Poetics of Damage in the Recently-published War Poetry of Gennadii Gor, Pavel Zal’tsman and Marianna Kiyanowska
Speakers): Polina Barskova (Hampshire College)
This paper will be dedicated to the topic of urban disaster in the works about the Siege of Leningrad (1941-1943), written by Gennadii Gor and Pavel Zal’tsman, and about Babyn Yar, in Marianna Kiyanonska’s recently-published poetry collection, entitled “Бабин Яр. Голосами” (2017). In all these works, the authors aim to reproduce the disaster of war by evoking the voices of victims. This paper’s particular point of interest is how these poets write the cities of death – and how their thematics form their language.

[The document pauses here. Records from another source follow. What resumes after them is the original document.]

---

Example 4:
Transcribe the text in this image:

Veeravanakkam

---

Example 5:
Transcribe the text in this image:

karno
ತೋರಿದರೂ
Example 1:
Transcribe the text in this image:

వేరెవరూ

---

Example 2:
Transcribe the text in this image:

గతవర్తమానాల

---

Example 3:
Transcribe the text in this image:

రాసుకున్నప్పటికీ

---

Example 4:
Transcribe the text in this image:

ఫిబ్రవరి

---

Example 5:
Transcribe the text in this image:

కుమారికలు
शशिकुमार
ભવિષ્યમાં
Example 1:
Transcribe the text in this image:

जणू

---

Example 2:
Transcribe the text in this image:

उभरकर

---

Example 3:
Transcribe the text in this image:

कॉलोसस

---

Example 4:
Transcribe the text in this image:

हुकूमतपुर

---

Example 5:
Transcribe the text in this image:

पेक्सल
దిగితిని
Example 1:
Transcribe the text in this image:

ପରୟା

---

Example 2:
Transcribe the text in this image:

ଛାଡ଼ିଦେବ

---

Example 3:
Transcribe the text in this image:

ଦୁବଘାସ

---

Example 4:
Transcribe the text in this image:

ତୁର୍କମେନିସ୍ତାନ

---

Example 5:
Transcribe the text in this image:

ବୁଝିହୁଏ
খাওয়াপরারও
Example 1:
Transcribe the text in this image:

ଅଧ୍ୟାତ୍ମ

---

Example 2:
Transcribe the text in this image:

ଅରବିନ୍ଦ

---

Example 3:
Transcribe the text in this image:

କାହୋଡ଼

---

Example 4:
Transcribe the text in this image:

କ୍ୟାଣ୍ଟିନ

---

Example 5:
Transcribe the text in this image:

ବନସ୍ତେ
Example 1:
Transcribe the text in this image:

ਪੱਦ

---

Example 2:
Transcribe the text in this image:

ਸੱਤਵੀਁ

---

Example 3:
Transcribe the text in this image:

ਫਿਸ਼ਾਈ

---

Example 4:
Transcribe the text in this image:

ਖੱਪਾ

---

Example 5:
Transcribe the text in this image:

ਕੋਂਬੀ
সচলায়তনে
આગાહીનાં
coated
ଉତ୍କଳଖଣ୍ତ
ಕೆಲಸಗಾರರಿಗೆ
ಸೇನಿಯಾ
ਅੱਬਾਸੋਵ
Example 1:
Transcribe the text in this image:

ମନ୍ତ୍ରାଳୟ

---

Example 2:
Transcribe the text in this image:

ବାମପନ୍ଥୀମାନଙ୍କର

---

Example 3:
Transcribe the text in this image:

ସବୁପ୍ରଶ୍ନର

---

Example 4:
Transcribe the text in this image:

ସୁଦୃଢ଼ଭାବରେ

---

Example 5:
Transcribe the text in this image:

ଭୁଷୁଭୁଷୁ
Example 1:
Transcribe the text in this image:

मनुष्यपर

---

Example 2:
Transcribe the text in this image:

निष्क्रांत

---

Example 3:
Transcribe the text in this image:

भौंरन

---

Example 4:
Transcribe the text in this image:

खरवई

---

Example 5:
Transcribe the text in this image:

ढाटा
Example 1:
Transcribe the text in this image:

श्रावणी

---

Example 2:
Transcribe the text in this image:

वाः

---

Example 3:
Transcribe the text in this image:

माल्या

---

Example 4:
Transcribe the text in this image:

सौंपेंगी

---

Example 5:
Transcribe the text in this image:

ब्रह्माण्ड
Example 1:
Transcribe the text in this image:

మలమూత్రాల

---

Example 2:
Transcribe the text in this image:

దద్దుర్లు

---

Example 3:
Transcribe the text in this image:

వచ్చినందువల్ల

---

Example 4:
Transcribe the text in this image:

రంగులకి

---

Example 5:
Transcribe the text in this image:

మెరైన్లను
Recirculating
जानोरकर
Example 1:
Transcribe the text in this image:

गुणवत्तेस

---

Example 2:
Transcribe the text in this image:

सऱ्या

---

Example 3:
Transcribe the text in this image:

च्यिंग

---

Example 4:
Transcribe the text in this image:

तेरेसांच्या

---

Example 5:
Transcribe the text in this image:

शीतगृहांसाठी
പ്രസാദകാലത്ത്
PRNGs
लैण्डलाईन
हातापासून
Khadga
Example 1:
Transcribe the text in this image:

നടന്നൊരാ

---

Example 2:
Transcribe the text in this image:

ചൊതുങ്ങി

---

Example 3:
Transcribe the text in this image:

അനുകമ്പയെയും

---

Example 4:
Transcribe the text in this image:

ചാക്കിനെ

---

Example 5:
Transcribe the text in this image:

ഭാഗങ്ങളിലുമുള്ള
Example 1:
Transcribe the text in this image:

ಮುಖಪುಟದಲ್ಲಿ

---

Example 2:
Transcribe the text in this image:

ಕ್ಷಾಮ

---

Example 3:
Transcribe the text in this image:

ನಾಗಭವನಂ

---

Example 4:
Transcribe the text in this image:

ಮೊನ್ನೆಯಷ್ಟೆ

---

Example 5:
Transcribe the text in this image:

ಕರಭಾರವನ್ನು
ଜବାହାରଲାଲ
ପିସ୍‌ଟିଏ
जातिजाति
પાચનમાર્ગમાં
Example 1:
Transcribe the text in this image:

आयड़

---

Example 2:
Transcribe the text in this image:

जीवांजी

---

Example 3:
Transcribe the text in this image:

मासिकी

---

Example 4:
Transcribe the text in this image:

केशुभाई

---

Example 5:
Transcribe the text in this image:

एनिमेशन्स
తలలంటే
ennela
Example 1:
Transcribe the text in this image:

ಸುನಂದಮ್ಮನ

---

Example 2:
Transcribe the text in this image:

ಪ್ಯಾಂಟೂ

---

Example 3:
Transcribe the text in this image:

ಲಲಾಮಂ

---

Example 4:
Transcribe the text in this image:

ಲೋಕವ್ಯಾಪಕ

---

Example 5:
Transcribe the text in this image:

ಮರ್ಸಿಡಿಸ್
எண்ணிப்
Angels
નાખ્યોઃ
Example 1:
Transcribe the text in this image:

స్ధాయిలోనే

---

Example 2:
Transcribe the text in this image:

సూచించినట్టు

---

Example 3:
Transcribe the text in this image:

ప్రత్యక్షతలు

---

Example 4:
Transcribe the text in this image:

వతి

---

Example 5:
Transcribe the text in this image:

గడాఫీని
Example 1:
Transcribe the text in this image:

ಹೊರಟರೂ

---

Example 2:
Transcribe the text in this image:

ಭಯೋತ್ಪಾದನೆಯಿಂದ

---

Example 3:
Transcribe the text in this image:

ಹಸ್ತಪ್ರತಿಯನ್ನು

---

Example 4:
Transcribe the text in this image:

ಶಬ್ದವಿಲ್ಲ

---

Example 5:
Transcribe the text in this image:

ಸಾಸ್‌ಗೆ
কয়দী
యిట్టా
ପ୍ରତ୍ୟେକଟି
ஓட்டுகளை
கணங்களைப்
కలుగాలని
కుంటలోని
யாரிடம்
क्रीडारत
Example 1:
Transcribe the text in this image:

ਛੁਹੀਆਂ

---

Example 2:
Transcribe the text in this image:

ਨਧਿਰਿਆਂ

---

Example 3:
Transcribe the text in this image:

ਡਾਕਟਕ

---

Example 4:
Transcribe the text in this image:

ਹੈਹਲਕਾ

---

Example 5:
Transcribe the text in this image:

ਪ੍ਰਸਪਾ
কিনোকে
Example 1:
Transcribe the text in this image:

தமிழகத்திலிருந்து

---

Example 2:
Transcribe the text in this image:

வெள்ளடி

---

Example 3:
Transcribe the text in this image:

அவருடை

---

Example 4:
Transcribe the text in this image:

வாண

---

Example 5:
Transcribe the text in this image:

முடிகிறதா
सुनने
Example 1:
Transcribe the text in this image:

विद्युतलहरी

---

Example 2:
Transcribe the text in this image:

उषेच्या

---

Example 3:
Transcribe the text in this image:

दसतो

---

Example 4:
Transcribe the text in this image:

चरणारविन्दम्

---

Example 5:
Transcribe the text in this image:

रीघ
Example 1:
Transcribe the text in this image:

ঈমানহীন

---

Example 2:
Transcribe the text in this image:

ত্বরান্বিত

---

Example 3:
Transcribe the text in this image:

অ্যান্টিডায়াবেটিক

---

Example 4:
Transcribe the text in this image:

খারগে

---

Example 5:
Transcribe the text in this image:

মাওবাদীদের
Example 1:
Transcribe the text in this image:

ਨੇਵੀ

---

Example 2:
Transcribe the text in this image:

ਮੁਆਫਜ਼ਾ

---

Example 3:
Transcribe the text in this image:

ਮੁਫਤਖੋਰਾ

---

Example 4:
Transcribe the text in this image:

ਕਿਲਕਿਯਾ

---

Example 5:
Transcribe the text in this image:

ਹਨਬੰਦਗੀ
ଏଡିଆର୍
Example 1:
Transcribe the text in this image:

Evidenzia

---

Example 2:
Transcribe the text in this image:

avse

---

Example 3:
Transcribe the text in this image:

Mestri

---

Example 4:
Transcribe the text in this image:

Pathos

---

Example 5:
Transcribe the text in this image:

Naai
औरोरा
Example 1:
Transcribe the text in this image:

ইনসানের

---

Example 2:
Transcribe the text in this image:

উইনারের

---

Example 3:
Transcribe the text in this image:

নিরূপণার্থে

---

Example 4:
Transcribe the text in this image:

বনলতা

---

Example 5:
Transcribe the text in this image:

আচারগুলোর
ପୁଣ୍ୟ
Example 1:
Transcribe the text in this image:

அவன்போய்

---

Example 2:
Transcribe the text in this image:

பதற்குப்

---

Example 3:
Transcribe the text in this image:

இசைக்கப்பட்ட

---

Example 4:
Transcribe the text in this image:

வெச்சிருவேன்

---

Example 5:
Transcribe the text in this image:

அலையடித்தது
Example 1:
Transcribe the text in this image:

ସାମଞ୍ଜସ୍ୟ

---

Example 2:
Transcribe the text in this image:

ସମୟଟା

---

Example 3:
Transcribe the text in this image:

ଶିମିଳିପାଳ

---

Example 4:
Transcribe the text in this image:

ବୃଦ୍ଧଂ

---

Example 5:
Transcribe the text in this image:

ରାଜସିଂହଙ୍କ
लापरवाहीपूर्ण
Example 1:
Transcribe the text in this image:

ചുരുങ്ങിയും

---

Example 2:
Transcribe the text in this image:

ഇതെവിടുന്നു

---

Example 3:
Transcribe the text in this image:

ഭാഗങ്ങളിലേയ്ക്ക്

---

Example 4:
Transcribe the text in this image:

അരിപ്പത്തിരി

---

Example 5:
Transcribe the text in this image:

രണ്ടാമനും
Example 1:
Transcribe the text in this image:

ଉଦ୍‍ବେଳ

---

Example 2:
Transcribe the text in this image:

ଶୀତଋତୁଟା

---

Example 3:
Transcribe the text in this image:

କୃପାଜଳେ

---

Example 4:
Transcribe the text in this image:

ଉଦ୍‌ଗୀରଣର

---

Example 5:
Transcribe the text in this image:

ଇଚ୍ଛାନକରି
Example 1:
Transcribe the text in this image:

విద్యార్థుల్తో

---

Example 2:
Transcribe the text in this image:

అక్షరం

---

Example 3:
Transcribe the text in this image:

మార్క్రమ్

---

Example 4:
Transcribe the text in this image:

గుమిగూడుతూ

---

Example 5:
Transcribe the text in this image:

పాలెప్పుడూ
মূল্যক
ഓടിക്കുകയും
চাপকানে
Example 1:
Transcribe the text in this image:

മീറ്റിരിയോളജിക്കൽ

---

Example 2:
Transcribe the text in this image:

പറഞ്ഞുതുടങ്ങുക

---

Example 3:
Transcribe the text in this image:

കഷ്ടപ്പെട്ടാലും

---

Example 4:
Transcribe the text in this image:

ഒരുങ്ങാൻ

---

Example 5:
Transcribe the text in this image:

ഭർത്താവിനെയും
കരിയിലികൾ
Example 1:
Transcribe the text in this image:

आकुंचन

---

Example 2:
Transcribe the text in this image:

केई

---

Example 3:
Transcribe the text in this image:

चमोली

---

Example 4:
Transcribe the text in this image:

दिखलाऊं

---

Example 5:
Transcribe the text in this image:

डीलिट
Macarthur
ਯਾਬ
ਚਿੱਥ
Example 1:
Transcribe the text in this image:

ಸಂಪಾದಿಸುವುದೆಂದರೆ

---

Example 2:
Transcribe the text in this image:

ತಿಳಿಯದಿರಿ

Polina Barskova published her first book of poetry, “Christmas,” in 1991; at the moment her tenth book of poetry, “One sunny morning at the urban square,” is in print in Saint Petersburg. Barskova received her BA in Classics from the St. Petersburg State University (writing her thesis on Catullus), and her MA and Ph.D. from the University of California at Berkeley, where she arrived in 1998 and studied the cultural history of Petrograd-Leningrad. Now, Barskova lives in Amherst, MA with her daughter, Frosia, where she teaches Russian literature at Hampshire College. She is working on multiple projects dedicated to the culture of the Leningrad Siege, as well as new books of her poetry and prose both in Russian and in English translation. At the end of 2015, Barskova received the Andrey Bely Prize for her book of prose, “Living Pictures”; in 2017, she edited a bilingual anthology of unofficial poetry from the Siege, “Written in the Dark,” which received the AATSEEL Translation Award. In 2017, she also published a monograph entitled “Leningrad Besieged: Aesthetics of the Urban Disaster”.